Enfin, nombre de saisines ont porté sur des situations de discriminations liées à la crise sanitaire. Des personnes âgées, des populations très précaires ou faisant l’objet de mesures de protection judiciaire ont été confrontées à des discriminations indirectes en matière d’accès aux biens et services, notamment en raison du refus de paiements en espèces. Les délégués ont toutefois rapidement fait part de ces difficultés, permettant au Défenseur d’alerter les pouvoirs publics. De plus, les nombreuses restrictions imposées aux résidents des EHPAD étaient susceptibles de porter une atteinte disproportionnée à leurs droits. Le Défenseur a donc rappelé que les mesures doivent être fondées sur un principe de prévention individuelle plutôt que de précaution générale.

Le Défenseur des droits s’appuie sur un siège et un réseau de délégués. La présence de ces derniers dans chaque département est souvent déterminante. Dans un contexte de recul des services publics, dont la crise sanitaire a mis en évidence de graves conséquences, ils incarnent une réelle voie d’accès aux droits. Concrètement, les 536 délégués traitent près de 80 % des réclamations. Ils sont à l’origine de la plupart des médiations, qui aboutissent favorablement dans 80 % des cas. Ils contribuent à rétablir le dialogue entre usagers et administrations. Ce réseau est une force précieuse de l’institution. Pour l’affermir, douze chefs de pôles régionaux ont été nommés fin 2020. Ils apportent un appui juridique aux délégués, coordonnent le traitement des dossiers, ou encore les actions de promotion de l’égalité ou visant à faire progresser la notoriété de l’institution.

En 2020, le Défenseur des droits a enregistré 97 000 saisines, dont deux tiers concernant les relations avec les services publics. Il répond aux situations individuelles afin de rétablir les droits des demandeurs, mais cherche aussi à résoudre des problèmes structurels, en vue d’éviter que les atteintes constatées se répètent.

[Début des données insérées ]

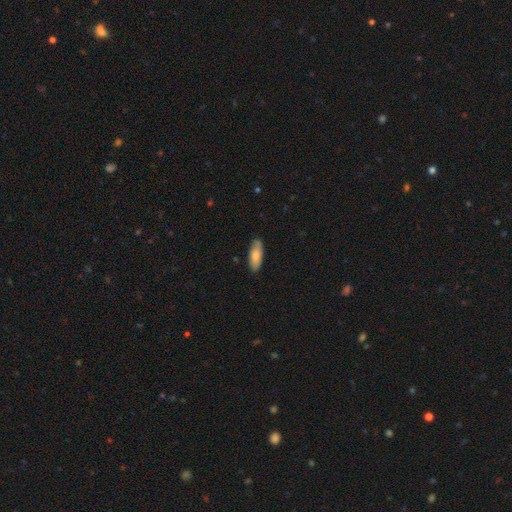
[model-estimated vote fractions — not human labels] Overall: smooth (77%). How rounded: in between (75%). Merging: none (84%).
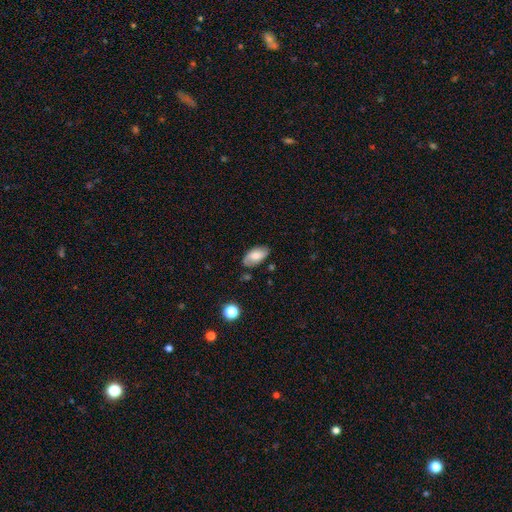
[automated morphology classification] This is likely a smooth galaxy (64%). How rounded: clearly in between (93%). Merging: likely none (70%).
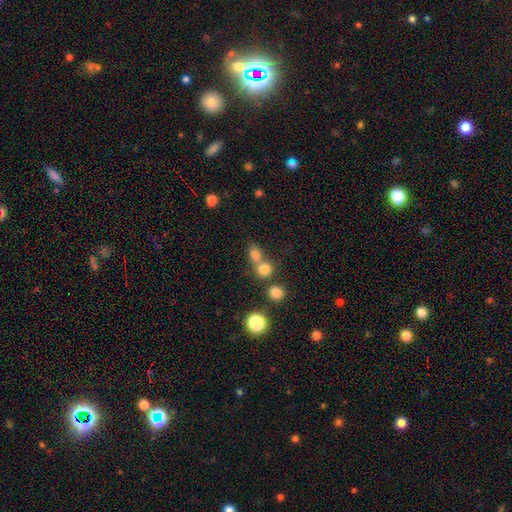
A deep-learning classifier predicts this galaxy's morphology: This is likely a smooth galaxy (72%). How rounded: possibly round (56%). Merging: possibly merger (48%).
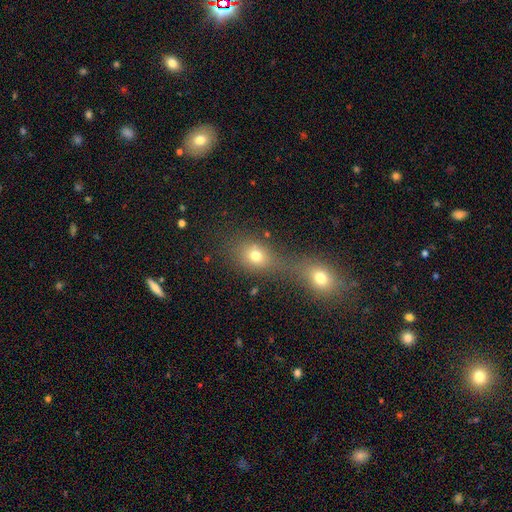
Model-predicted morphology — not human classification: type=smooth (72%); roundness=round (55%); merging=merger (59%).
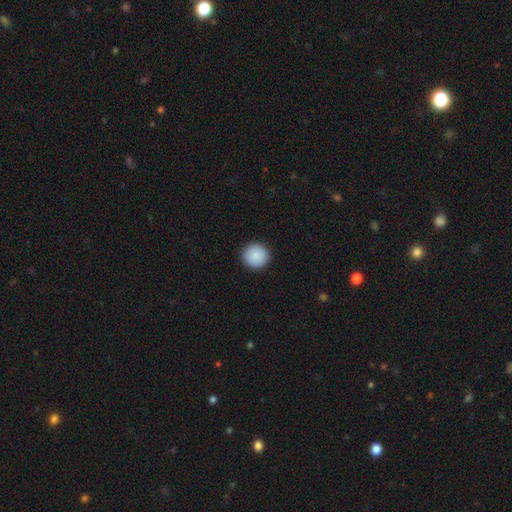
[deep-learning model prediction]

En effet, l’ampleur des délais de réponse des administrations est souvent en cause : près de deux ans pour une demande de changement de nom, plus de deux ans pour une demande de naturalisation.

De très nombreuses saisines ont fait état de dysfonctionnements relatifs à la délivrance indue de forfaits de post-stationnement, ou de retard des recours administratifs préalables obligatoires entraînant des conséquences financières lourdes. Les recommandations adressées par le Défenseur des droits aux collectivités territoriales dans son rapport de janvier 2020 visaient à rétablir les usagers dans leurs droits, en améliorant l’information concernant les modalités de stationnement et les tarifs, ainsi que la formation des agents traitant les recours gracieux, et en exonérant les usagers du paiement préalable à la saisine de la commission du contentieux du stationnement payant pour les victimes de vol ou d’usurpation de plaque.

Saisi d’une question prioritaire de constitutionnalité (QPC) sur le sujet, le Conseil constitutionnel a d’ailleurs jugé inconstitutionnel le paiement préalable à cette saisine.

S’agissant des discriminations, le Défenseur des droits entend apporter des réponses individuelles autant que structurelles. En effet, elles revêtent parfois un caractère systémique. Elles sont le produit d’inégalités collectives et de préjugés traversant toute la société.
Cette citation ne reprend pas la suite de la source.